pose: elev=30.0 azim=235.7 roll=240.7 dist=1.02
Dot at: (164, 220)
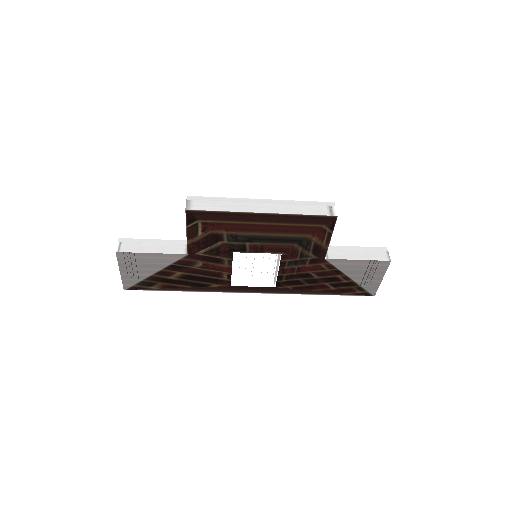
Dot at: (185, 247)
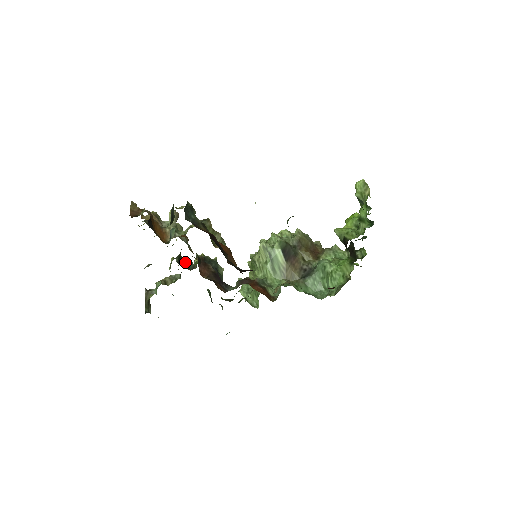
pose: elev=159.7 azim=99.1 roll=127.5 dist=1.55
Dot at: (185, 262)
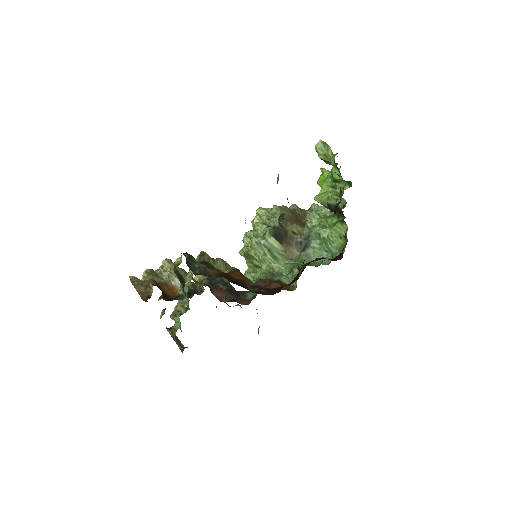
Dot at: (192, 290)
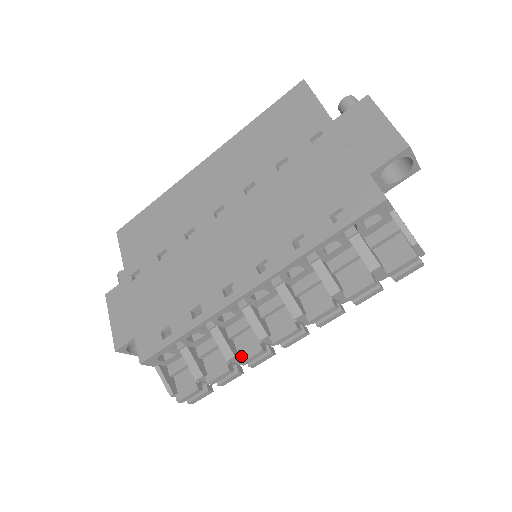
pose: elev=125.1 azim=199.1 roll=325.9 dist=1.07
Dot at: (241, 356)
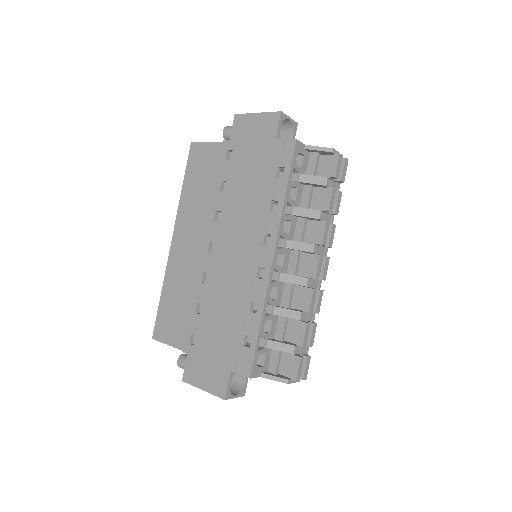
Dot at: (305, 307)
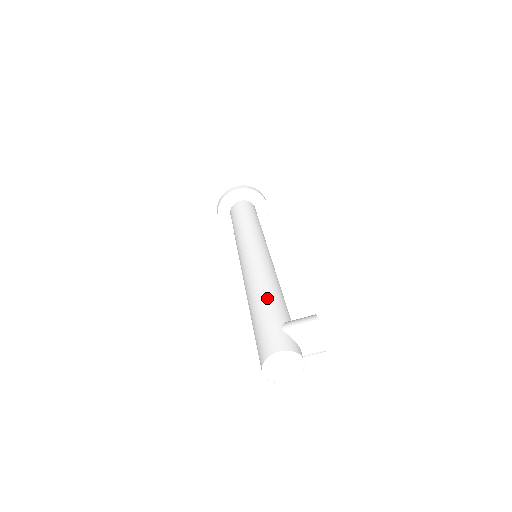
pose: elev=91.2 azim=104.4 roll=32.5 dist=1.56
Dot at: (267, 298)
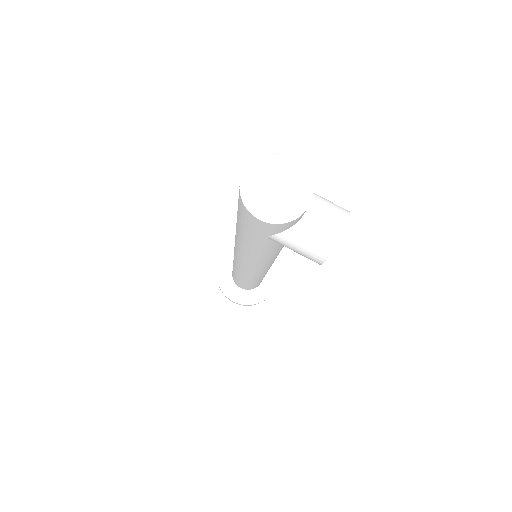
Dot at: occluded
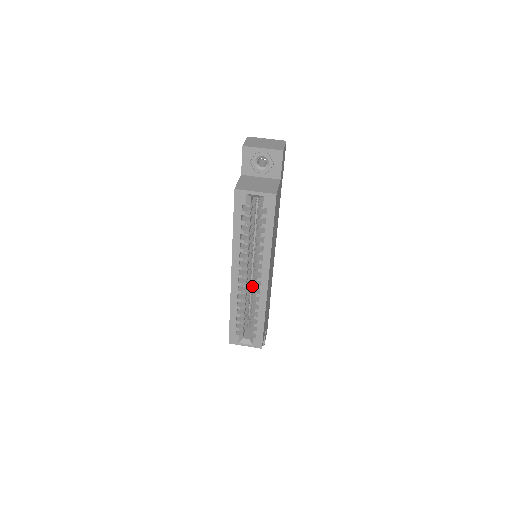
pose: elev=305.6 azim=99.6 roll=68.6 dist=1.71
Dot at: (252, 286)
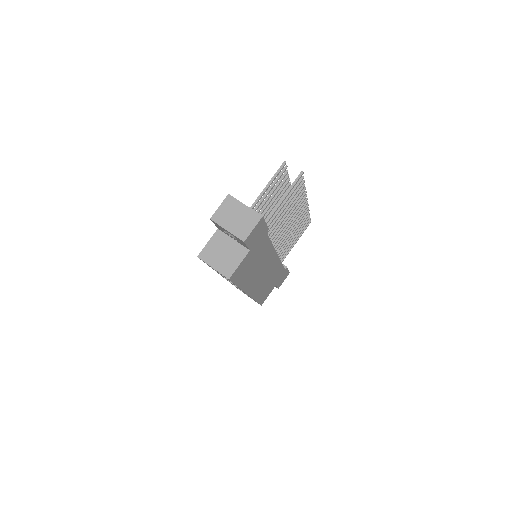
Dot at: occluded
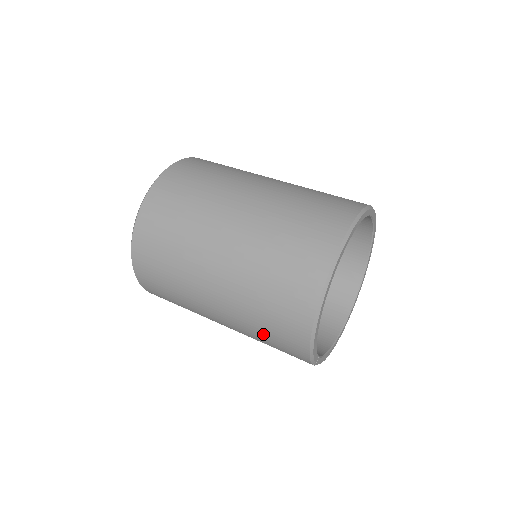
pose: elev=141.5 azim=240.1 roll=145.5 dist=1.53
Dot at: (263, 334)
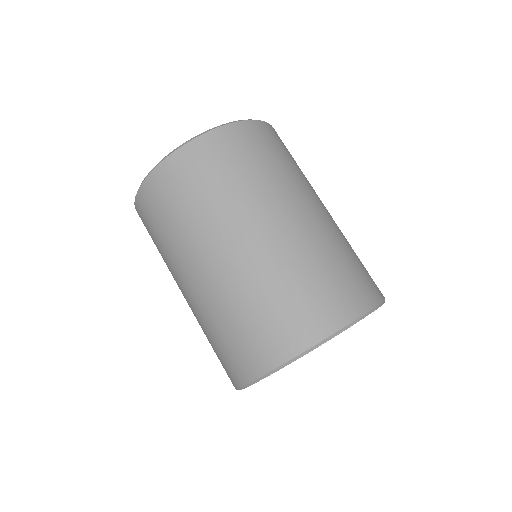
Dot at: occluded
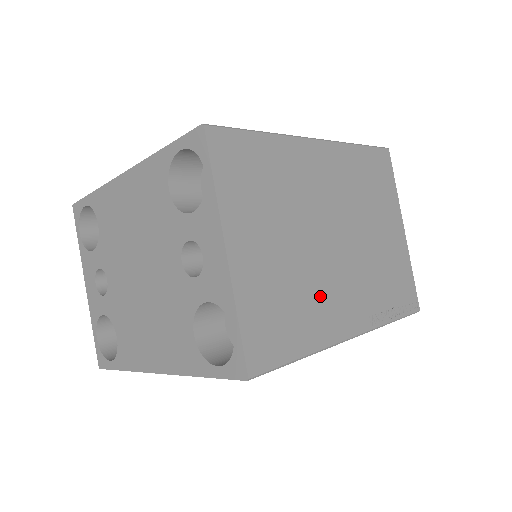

...

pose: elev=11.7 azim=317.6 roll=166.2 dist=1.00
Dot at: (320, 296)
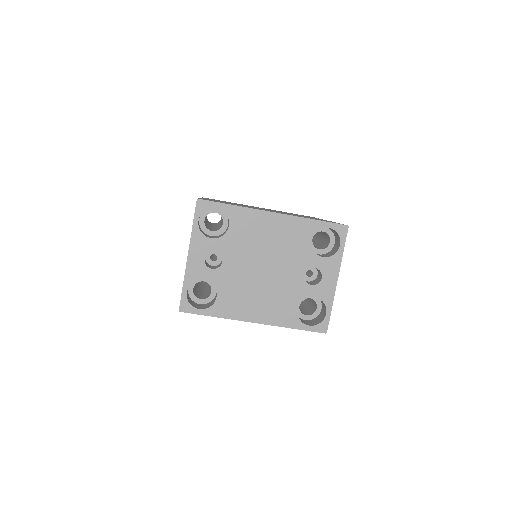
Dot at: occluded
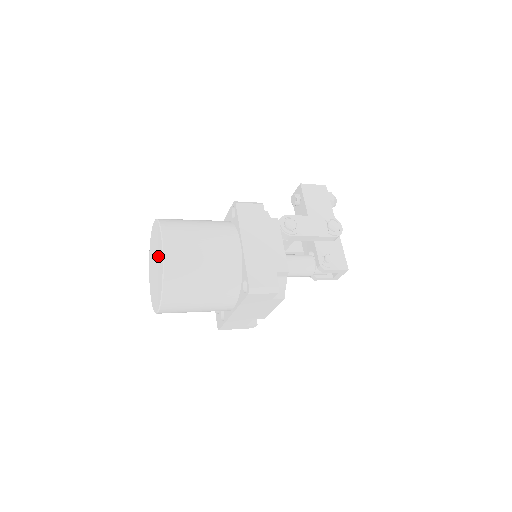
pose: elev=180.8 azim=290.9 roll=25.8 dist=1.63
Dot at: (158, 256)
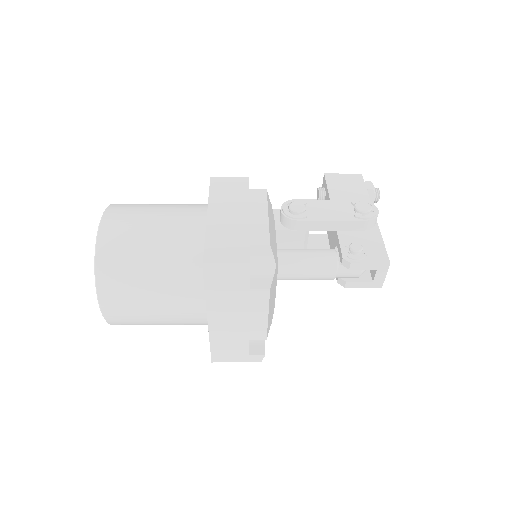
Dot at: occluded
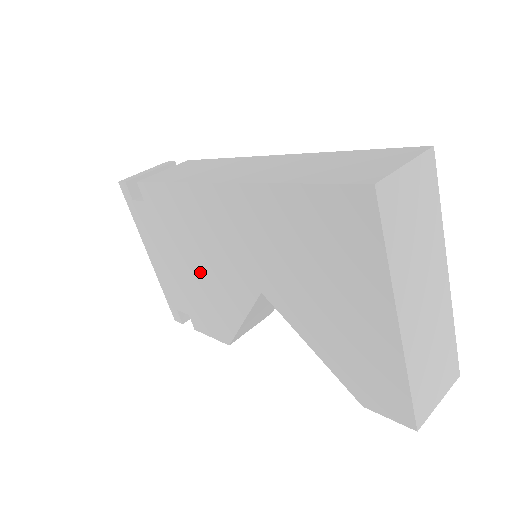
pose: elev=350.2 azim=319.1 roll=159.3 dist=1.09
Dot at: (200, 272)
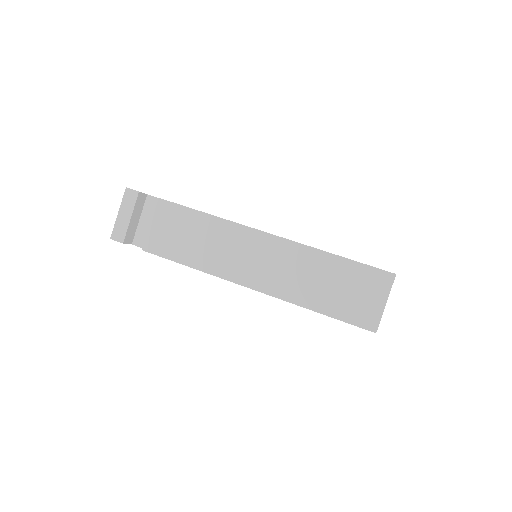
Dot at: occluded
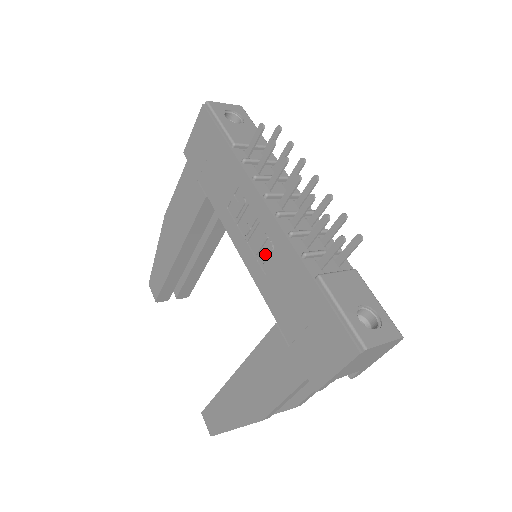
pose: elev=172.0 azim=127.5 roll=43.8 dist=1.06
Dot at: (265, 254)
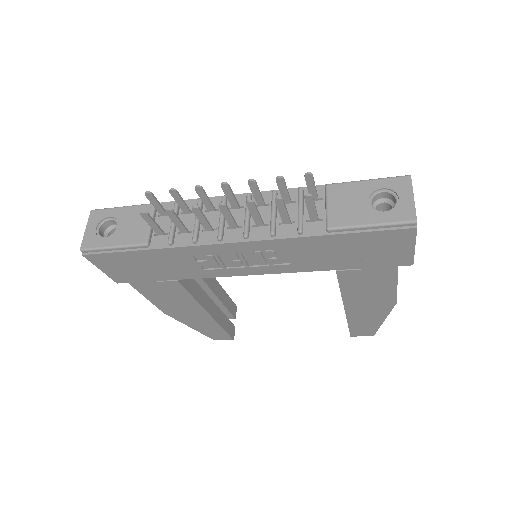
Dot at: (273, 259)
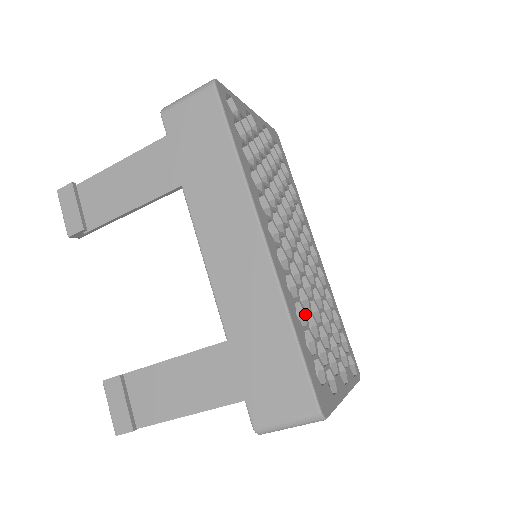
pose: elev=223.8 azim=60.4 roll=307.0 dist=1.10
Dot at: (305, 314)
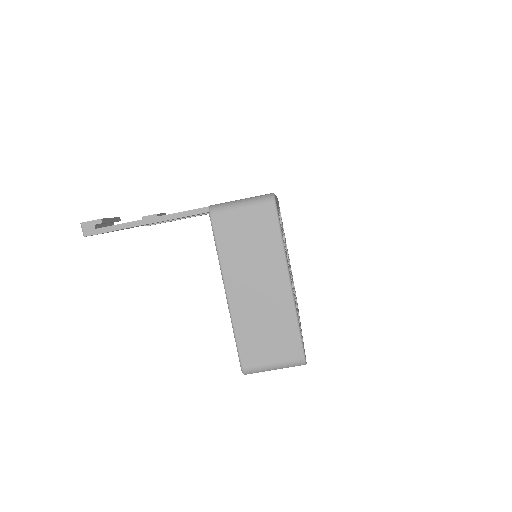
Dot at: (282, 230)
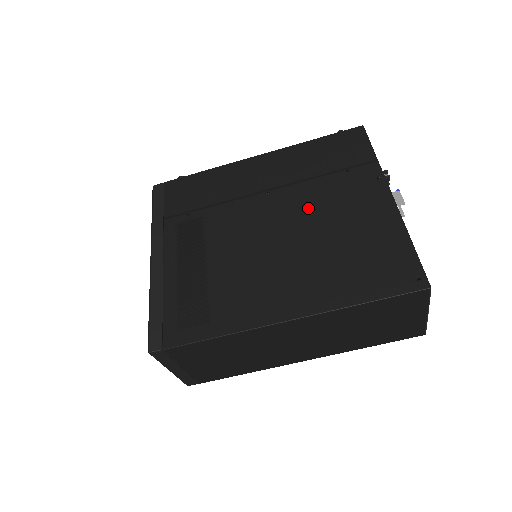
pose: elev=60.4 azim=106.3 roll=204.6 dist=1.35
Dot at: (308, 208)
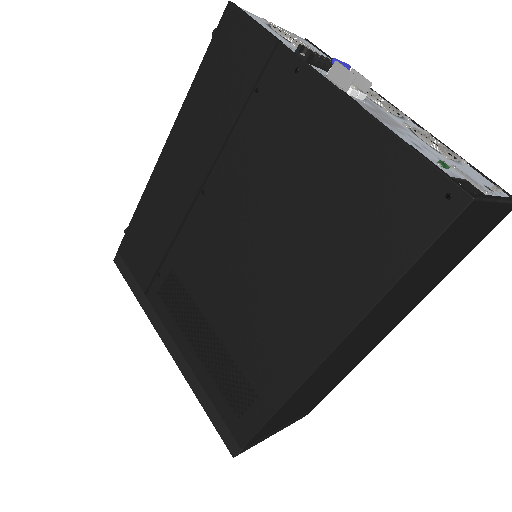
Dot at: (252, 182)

* * *

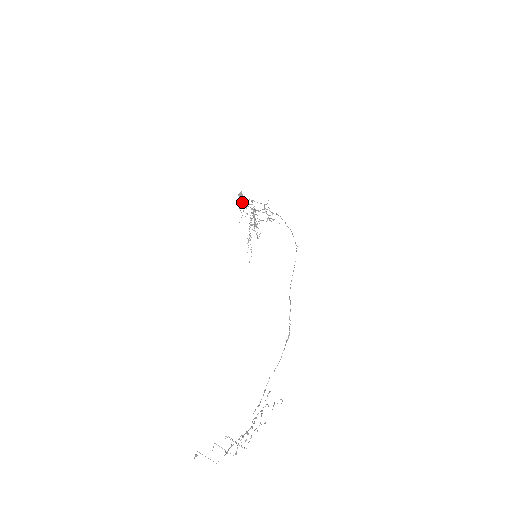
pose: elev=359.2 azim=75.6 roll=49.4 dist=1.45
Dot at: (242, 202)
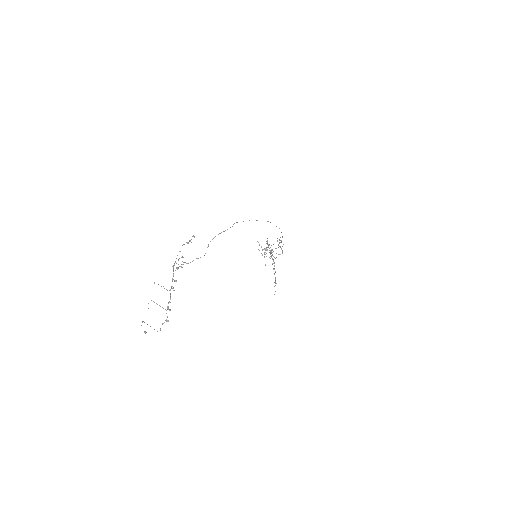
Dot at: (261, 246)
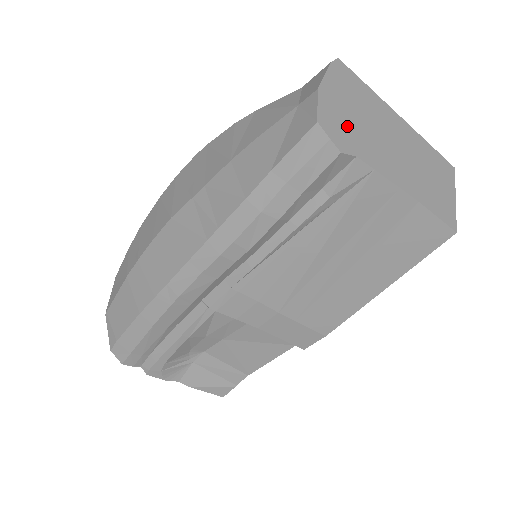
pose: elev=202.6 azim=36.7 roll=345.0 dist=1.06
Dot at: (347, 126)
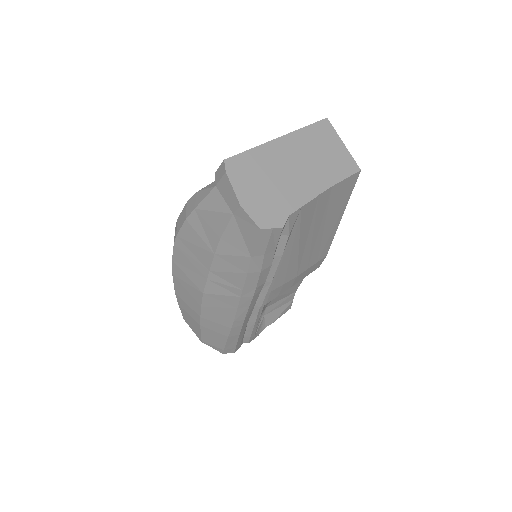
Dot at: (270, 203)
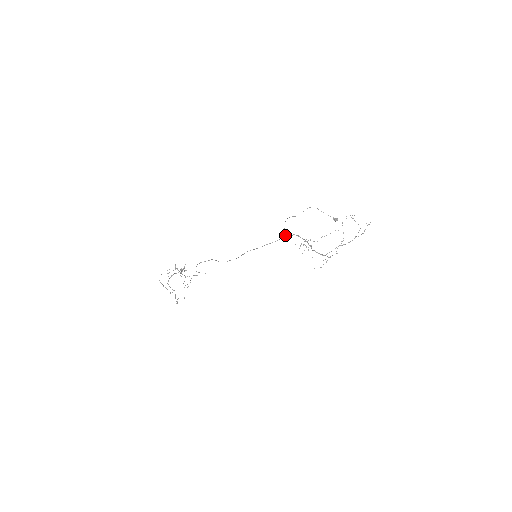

[Task instructions] Copy the listing starting with the line that contains "pose: elev=11.7 azim=317.6" and going on through the line that contains "Dot at: (282, 230)", swapping "roll" for "tilt" and keeping everything else the same. Leave the pictures out.

[The completed task]
pose: elev=11.7 azim=317.6 tilt=166.2 dist=1.00
Dot at: (320, 296)
Dot at: occluded
pose: elev=180.8 azim=290.9 tilt=25.8 dist=1.63
Dot at: (158, 256)
Dot at: occluded
pose: elev=350.2 azim=319.1 tilt=159.3 dist=1.09
Dot at: (200, 272)
Dot at: occluded
pose: elev=172.0 azim=127.5 tilt=43.8 dist=1.06
Dot at: (265, 254)
Dot at: (273, 259)
pose: elev=223.8 azim=60.4 tilt=307.0 dist=1.10
Dot at: (305, 314)
Dot at: (282, 230)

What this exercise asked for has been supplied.